Caroline A. Jones

Caroline A. Jones

United States

Caroline A Jones studies modern and contemporary art, with a particular focus on its technological modes of production, distribution, and reception. Trained in visual studies and art history at Harvard, she did graduate work at the Institute of Fine Arts in New York before completing her PhD at Stanford University in 1992.

Prior to completing her degree in art history, she worked in museum administration and exhibition curating, holding positions at the Museum of Modern Art in New York (1977-83) and the Harvard University Art Museums (1983-85) while making two documentary films. In addition to these institutions, his exhibitions and/or films have been presented at the San Francisco Museum of Modern Art, the Hirshhorn Museum and Sculpture Garden in Washington DC, the Hara Museum in Tokyo, the Boston University Art Gallery, and the List Visual Art Center at MIT, among other venues.

She has received grants from the National Endowment for the Humanities and the John Simon Guggenheim Foundation (among others), and has been awarded fellowships at the Radcliffe Institute for Advanced Studies (2013-14), the Newhouse Center for the Humanities at Wellesley College (2009-10), the Institut National d'Histoire de l'Art de Paris (2006-07), the Wissenschaftskolleg zu Berlin and the Max Planck Institüt (2001-02), the Institute for Advanced Study at Princeton (1994-95), and the Stanford Center for the Humanities (1986-87).

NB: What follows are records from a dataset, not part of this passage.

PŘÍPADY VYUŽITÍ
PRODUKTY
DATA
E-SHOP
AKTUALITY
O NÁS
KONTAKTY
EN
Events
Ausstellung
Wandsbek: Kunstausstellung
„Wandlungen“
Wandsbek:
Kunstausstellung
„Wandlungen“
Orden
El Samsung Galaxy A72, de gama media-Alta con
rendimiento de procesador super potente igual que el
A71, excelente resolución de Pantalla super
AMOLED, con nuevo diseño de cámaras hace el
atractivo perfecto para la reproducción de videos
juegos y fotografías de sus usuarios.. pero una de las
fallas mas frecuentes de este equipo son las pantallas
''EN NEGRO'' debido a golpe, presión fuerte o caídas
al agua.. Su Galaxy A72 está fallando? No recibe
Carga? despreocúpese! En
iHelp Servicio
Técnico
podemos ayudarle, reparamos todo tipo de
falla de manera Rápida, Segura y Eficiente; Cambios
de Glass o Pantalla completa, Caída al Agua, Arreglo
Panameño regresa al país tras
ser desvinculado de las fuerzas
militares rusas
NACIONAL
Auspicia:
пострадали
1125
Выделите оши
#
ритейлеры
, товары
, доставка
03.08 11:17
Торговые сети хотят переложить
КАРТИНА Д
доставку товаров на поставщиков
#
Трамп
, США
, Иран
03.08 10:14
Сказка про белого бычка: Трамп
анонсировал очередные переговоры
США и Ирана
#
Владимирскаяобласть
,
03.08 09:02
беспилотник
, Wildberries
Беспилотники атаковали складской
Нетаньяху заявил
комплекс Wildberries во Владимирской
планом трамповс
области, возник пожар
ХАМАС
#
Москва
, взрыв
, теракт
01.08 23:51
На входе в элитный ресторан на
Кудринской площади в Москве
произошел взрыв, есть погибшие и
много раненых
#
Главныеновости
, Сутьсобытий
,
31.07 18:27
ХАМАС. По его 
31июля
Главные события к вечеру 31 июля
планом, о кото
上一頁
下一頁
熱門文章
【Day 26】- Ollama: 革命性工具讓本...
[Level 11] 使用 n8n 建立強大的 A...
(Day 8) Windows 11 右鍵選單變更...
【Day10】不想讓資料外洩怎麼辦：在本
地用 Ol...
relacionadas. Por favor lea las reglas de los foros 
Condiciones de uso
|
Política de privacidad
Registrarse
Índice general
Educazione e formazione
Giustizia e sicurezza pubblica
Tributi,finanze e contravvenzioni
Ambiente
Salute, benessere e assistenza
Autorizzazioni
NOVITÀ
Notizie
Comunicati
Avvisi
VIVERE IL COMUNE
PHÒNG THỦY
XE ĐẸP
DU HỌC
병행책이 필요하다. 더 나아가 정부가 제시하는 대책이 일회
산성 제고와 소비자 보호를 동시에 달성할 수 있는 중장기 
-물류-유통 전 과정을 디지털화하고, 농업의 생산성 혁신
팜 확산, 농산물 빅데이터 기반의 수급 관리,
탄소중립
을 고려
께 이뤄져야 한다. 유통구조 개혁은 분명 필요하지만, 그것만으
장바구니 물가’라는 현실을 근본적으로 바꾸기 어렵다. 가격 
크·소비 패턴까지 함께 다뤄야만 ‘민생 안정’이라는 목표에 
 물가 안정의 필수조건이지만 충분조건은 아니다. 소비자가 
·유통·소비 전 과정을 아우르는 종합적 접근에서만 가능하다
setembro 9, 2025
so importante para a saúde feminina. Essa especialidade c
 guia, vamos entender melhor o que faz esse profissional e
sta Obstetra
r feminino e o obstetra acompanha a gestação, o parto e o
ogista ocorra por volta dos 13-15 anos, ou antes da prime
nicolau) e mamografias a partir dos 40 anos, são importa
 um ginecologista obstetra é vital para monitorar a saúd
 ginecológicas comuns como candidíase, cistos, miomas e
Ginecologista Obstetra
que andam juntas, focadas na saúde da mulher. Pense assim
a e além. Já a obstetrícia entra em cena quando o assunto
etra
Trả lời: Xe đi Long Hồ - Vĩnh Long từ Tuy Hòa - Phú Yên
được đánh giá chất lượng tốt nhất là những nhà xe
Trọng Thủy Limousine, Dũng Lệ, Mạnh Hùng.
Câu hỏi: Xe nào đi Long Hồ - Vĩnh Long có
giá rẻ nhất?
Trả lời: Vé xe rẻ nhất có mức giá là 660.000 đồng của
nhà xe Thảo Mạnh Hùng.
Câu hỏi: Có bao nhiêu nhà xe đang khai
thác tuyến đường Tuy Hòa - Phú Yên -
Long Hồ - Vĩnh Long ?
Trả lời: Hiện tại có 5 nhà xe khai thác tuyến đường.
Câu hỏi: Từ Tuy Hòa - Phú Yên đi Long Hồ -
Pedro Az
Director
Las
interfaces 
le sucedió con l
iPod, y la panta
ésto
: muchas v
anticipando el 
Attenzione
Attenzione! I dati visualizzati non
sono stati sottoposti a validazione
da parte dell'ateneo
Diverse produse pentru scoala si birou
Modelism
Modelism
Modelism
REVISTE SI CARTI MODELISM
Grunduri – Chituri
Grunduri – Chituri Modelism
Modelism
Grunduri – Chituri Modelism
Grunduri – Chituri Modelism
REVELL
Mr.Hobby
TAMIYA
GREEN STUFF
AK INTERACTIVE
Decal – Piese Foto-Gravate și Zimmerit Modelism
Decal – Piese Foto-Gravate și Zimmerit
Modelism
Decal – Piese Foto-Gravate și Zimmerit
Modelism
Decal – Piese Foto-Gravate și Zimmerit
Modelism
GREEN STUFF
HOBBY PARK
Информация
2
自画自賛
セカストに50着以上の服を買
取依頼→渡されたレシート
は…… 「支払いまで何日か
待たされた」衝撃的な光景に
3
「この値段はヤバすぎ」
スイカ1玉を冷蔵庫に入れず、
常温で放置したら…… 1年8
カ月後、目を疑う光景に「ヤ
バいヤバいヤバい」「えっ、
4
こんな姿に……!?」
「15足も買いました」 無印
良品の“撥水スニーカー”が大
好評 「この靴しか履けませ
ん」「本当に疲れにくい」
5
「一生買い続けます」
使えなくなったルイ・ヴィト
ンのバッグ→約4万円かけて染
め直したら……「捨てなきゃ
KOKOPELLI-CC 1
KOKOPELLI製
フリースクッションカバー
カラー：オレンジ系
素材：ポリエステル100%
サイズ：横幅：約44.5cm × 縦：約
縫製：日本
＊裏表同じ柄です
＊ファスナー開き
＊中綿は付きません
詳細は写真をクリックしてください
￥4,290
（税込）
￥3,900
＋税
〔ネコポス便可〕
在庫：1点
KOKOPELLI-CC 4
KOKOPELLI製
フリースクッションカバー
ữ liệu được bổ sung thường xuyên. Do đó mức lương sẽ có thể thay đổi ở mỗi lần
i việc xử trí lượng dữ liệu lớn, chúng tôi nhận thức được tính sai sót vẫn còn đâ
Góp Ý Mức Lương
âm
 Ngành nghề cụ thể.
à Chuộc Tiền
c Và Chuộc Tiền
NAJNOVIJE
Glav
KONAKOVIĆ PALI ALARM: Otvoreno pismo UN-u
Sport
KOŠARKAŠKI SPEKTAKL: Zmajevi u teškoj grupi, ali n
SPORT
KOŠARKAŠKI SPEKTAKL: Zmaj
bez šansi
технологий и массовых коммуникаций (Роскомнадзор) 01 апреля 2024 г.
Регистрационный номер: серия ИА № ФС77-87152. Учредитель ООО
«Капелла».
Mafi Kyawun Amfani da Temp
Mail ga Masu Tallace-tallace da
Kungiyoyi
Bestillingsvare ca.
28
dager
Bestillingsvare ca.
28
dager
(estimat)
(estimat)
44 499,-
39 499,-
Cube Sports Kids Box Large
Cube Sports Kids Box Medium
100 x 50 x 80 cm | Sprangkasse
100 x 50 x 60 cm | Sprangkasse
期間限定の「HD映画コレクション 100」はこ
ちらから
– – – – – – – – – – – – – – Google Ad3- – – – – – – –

Her books include Eyesight Alone: Clement Greenberg's Modernism and the Bureaucratization of the Senses (2005), Machine in the Studio: Constructing the Postwar American Artist (1996/98, winner of the Smithsonian Institution's Charles Eldredge Award); Bay Area Figurative Art, 1950-1965 (1990, recipient of the Commonwealth Club of San Francisco Silver Medal); and Modern Art at Harvard (1985). He has edited Sensorium: Embodied experience, technology, and contemporary art (2006) and co-edited Picturing Science, Producing Art (1998) and Experience: Culture, Cognition, and the Common Sense (2016). He has published on topics ranging from Francis Picabia to John Cage to new media art and biennial culture in journals such as Artforum, Critical Inquiry, Res, Science in Context, caareviews online, Texte zur Kunst, and Cahiers du Musée national d'art moderne. Jones's current research interests include globalism, artist agency, and new media art, which is the focus of his latest book The Global Work of Art (2016).